» Text shown
* * * * * * * * *

After finishing all 50 states, people often ask Heath and I if we ever thought about quitting. “Was there ever a moment where you wanted to give up and just go home,” they ask.

Yes. There was one day when we just couldn’t do it anymore. This is that story.

Have you ever visited the Midwest? I can save you the trouble by telling you there’s like ten states of nothing except for corn fields. And in August, it’s 100 degrees with stifling humidity everywhere you go, unless a storm of tornadoes passes through. That drops the temperature down a bit all whilst endangering your life. A simpler way to describe the midwest would be terrible. The midwest is terrible.

Early in August of 2014, back in South Dakota, a huge lightning storm descended on our RV. Heath and I took shelter at the RV park, sprinting through the rain toward the bathhouse. Lightning lit the entire sky as if it were day. Thunder roared, rain pounded the ground creating rivers through the park. I thought Texas thunderstorms were intense, but they have nothing on this South Dakota storm.

* * * * * * * * *

» The data
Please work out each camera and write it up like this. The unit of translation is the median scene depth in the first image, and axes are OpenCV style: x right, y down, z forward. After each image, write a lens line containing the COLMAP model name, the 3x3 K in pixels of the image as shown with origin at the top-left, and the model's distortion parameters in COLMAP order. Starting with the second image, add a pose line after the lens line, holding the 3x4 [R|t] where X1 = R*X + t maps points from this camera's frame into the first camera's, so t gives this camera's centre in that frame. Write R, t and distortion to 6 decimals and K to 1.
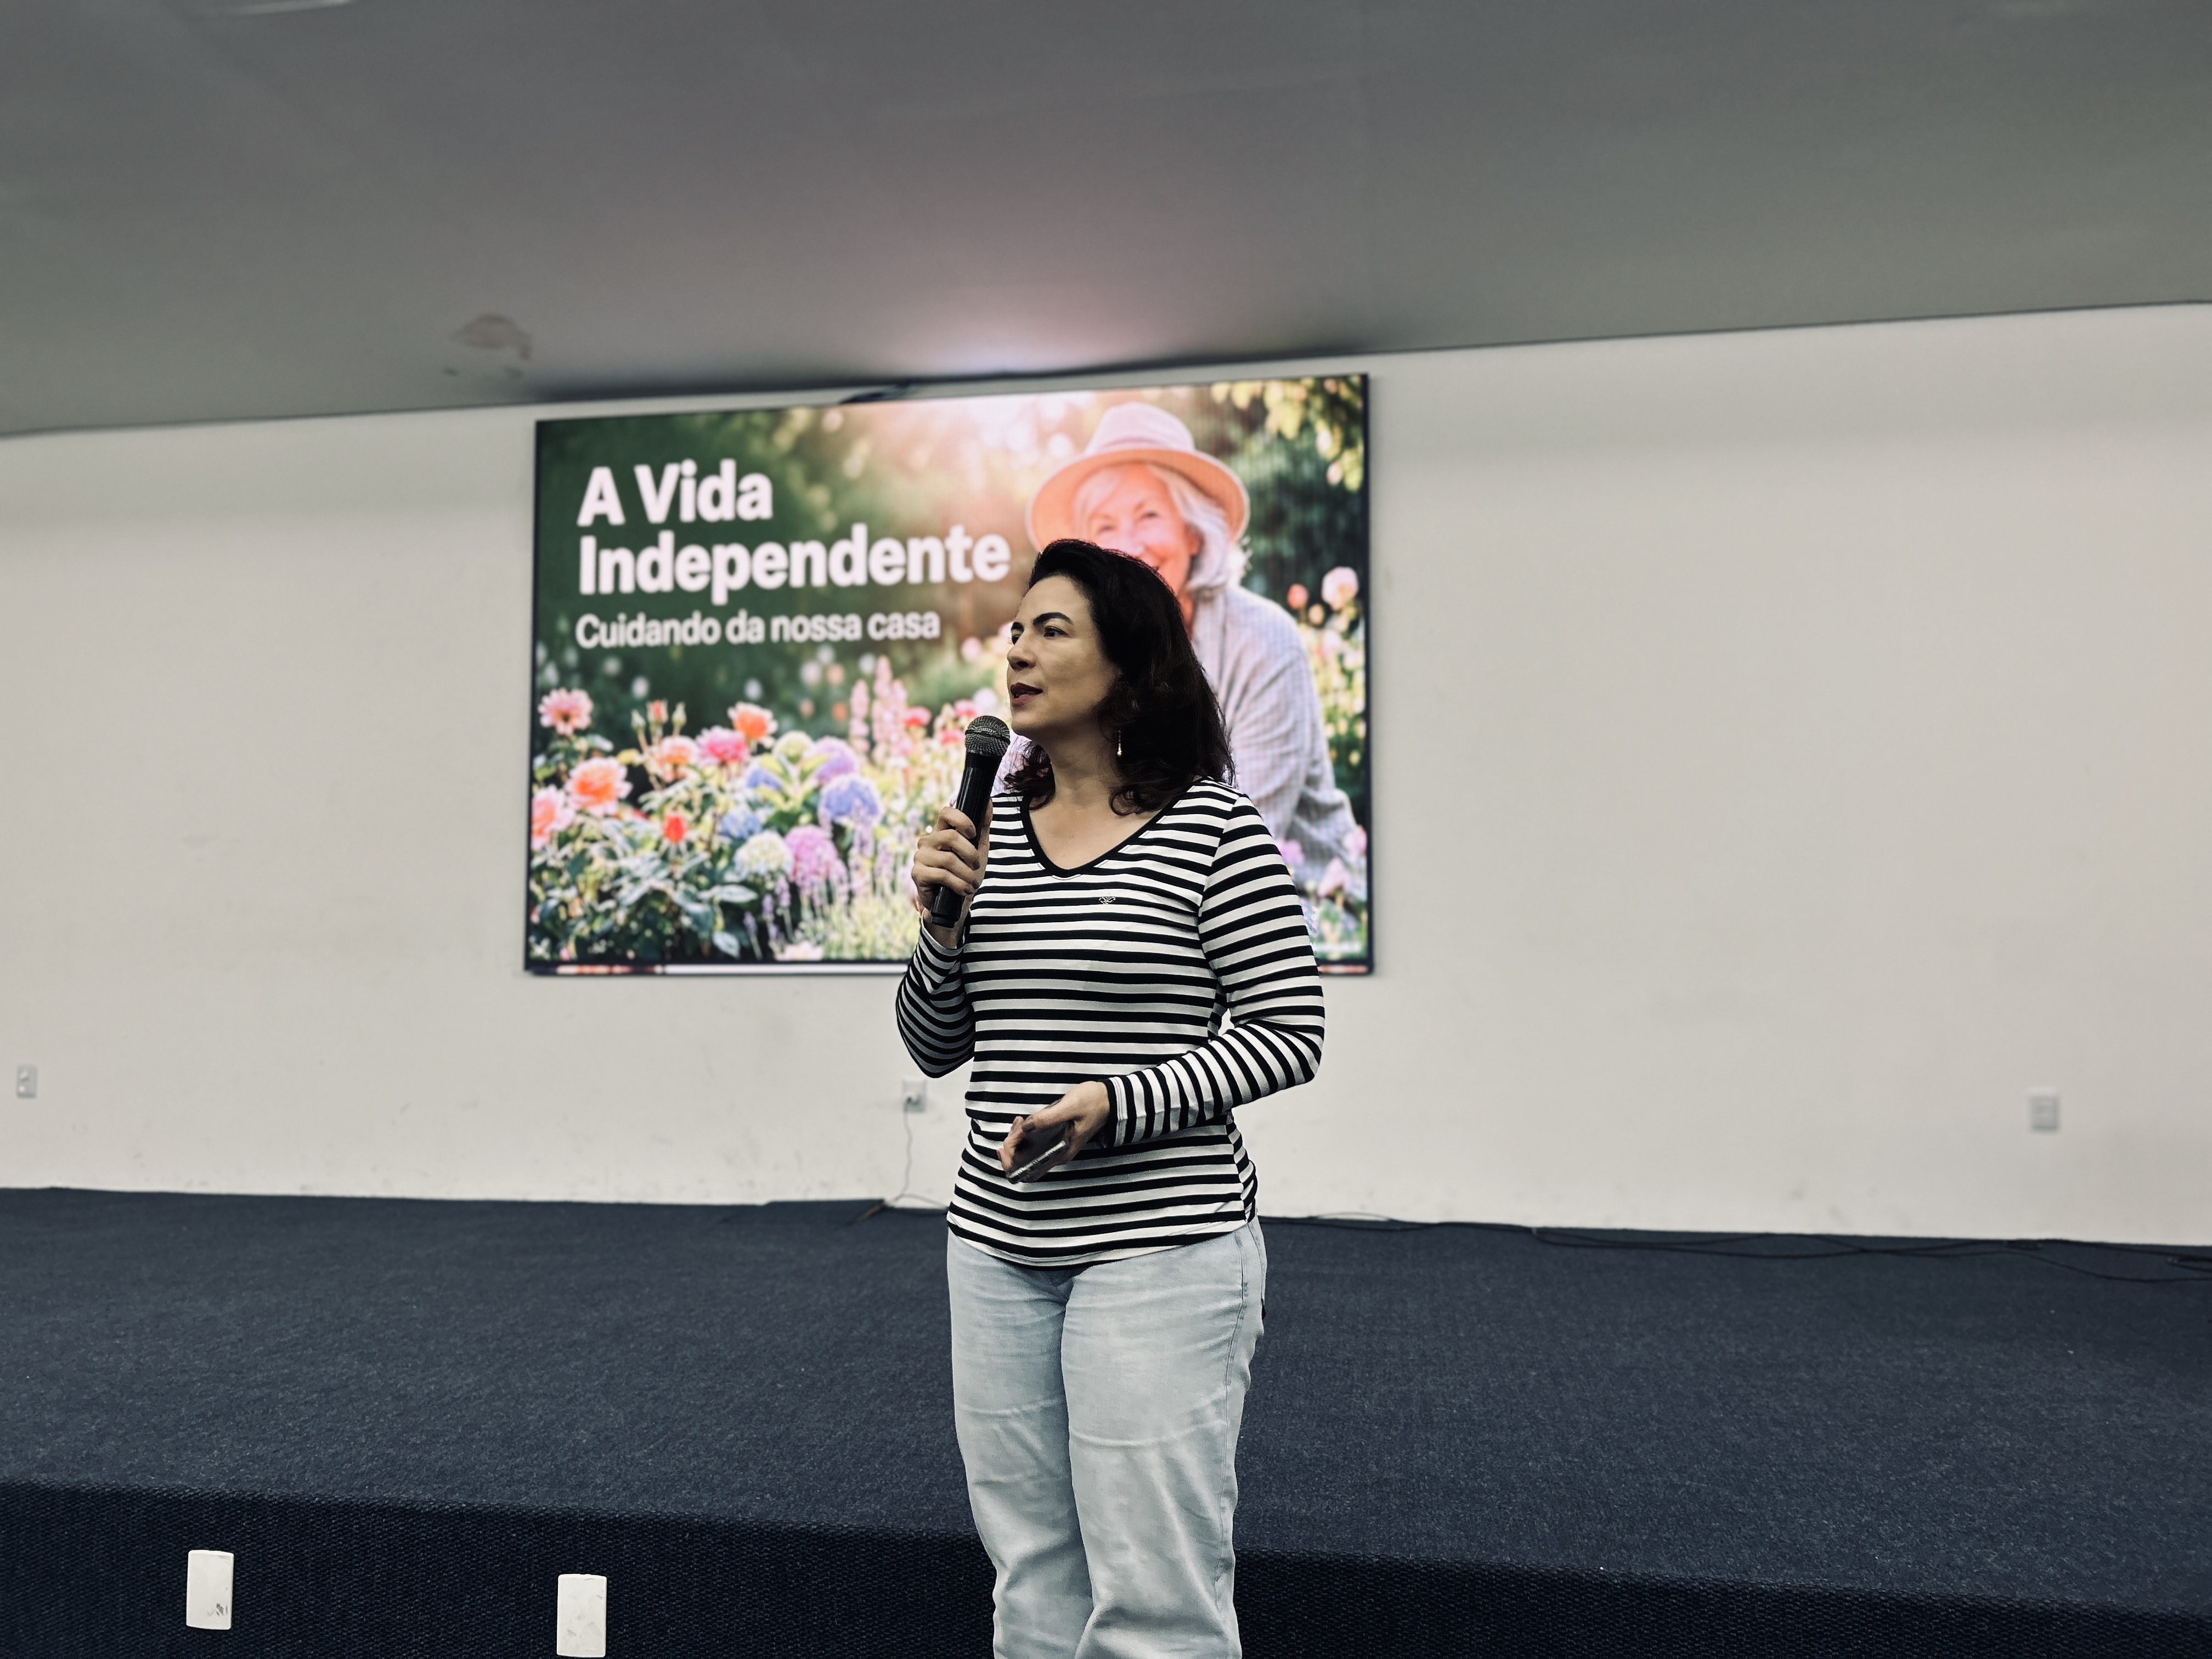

* * * * * * * * *

» Problems to solve
1) In the travel story about visiting all 50 states, where did the narrator and Heath run for shelter during the lightning storm?
2) Carry on the travel story about visiting all 50 states, starting after its last sentence.
The lines have nothing to do with the travel story.

» Numbered answers
1) They ran through the rain to the bathhouse at the RV park.

2)
When the storm calmed after half an hour or so and we could return to our RV, we found the microwave blinking 00:00, the international sign for something trippy happened with the electricity. Our refrigerator didn’t work, our coffeepot was off, some of the lights wouldn’t turn on. We started freaking out a little, flipping switches on electrical boxes trying to figure out the problem. Plus, it was 10:00 pm and if we couldn’t figure out how to get the coffee pot working, we would never survive the next morning.

And it was a rough morning. When we hit the road that day, we discovered two more problems: our leveling jacks weren’t working and our generator wouldn’t turn over. Later that afternoon, we finally found the switch that was flipped by the lightning and restored power to our beloved coffee pot and refrigerator. But our jacks and generator weren’t working still and I swear, our lights were all dimmer.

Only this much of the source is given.